━━ Source material

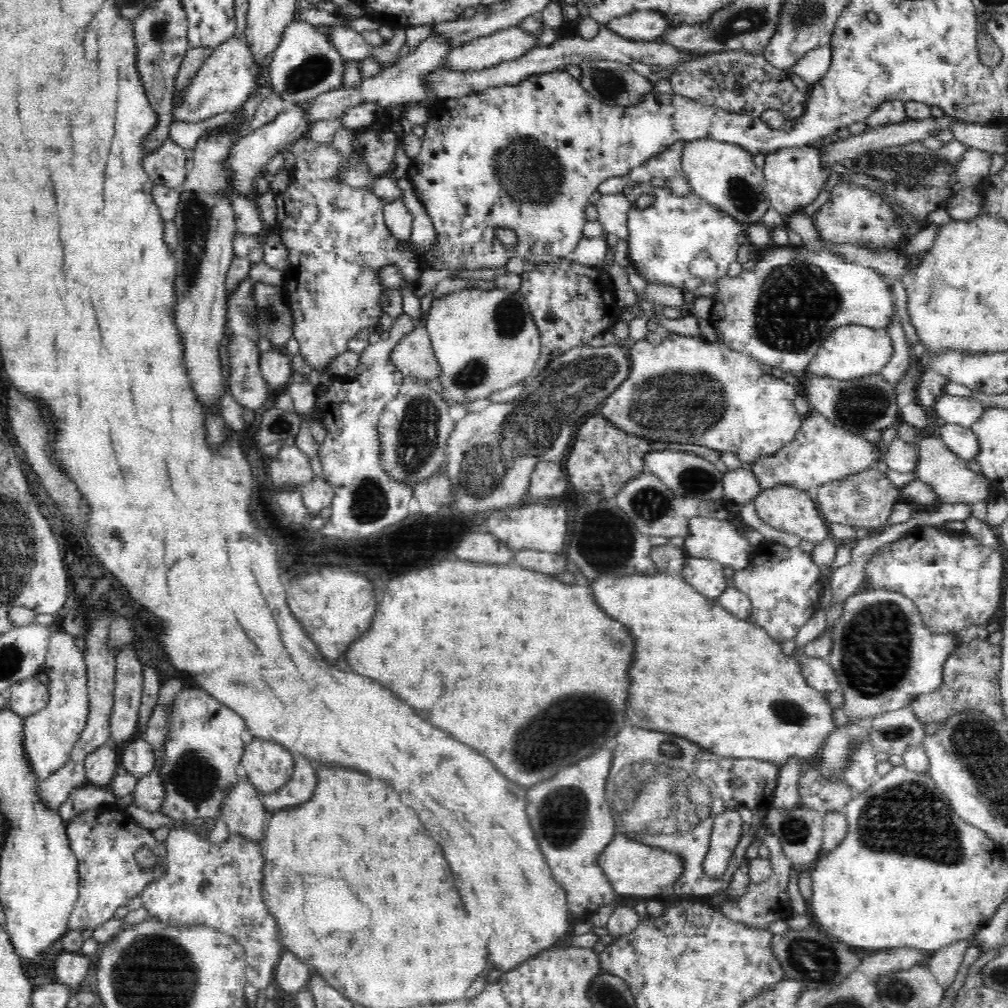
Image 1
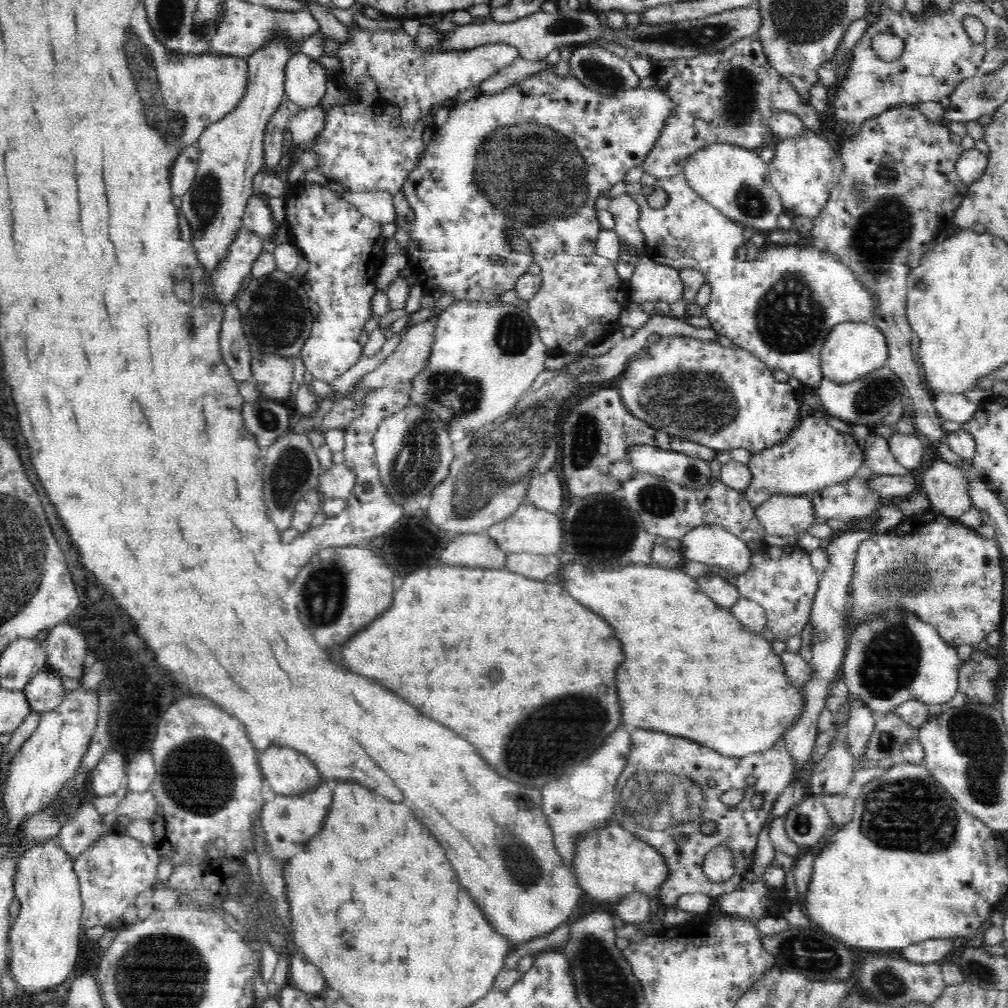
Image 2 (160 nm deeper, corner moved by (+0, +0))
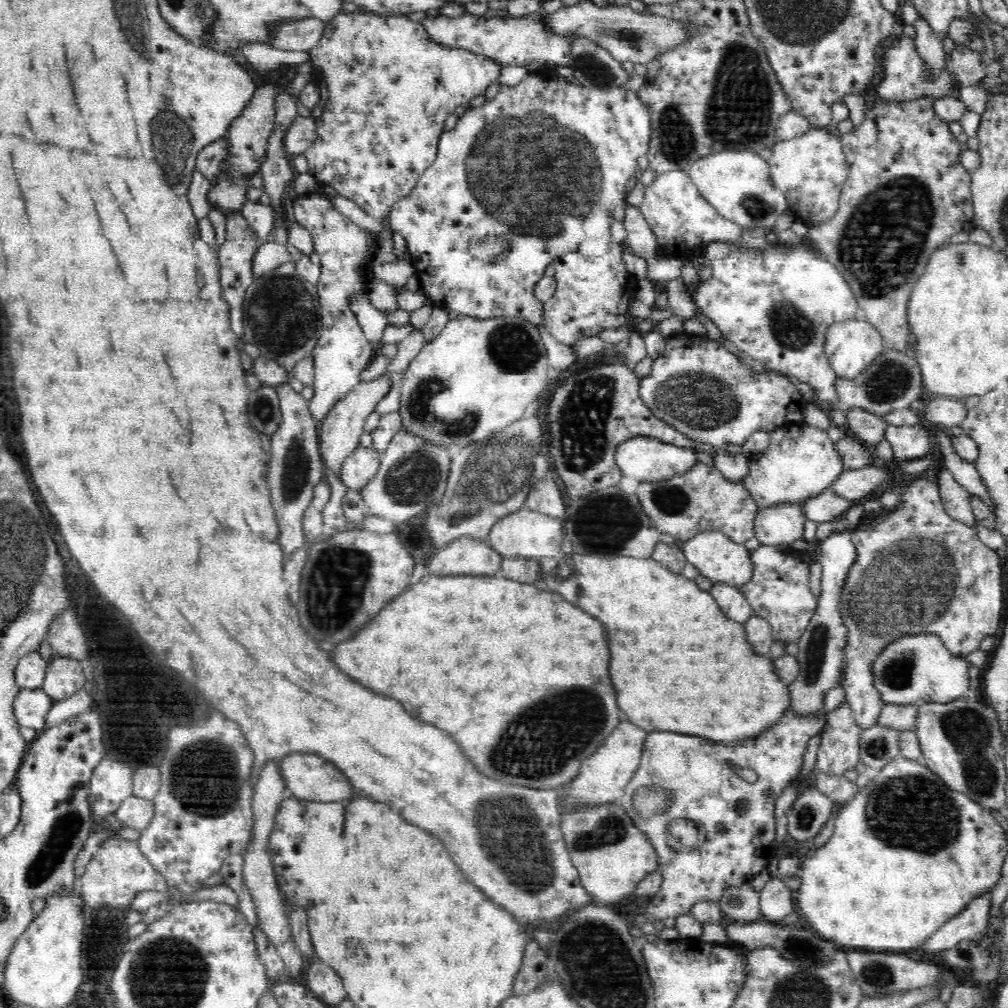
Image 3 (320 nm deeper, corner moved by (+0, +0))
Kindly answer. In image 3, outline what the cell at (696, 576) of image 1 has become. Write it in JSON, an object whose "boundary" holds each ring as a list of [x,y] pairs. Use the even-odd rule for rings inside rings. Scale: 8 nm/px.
{"boundary":[[[713,584],[709,594],[716,599],[722,612],[736,623],[745,626],[748,619],[754,615],[753,608],[744,594],[728,584]]]}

━━━━

▶ _Exercise goal_
Give, as a single number, the count of lines in the material above that contain the string "deeper".

▶ _Response to this exercise_
2